◆ What you should do:
Compute how many lines in the listing below hold the string "plant", then state only the result.

◆ Listed records:
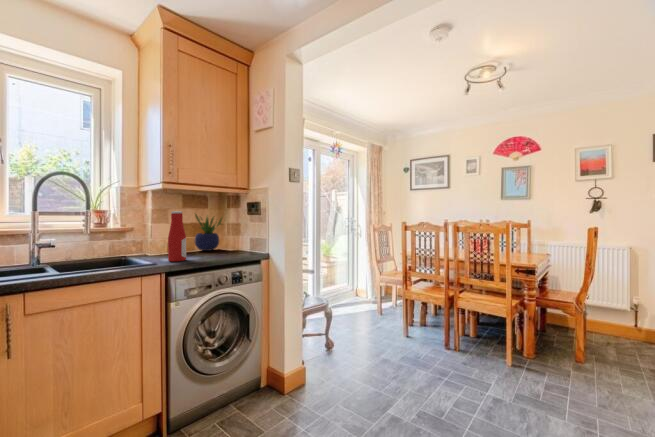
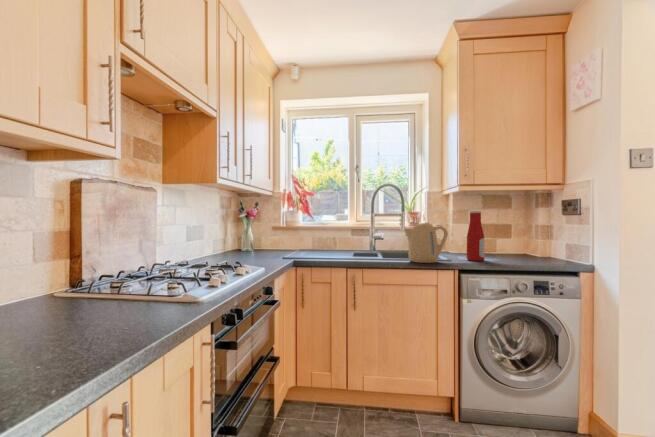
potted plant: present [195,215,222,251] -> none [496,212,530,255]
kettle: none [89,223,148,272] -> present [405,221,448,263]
...
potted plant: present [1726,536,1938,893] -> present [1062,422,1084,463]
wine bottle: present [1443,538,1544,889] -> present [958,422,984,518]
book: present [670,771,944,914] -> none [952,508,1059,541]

◆ Result of the exercise:
2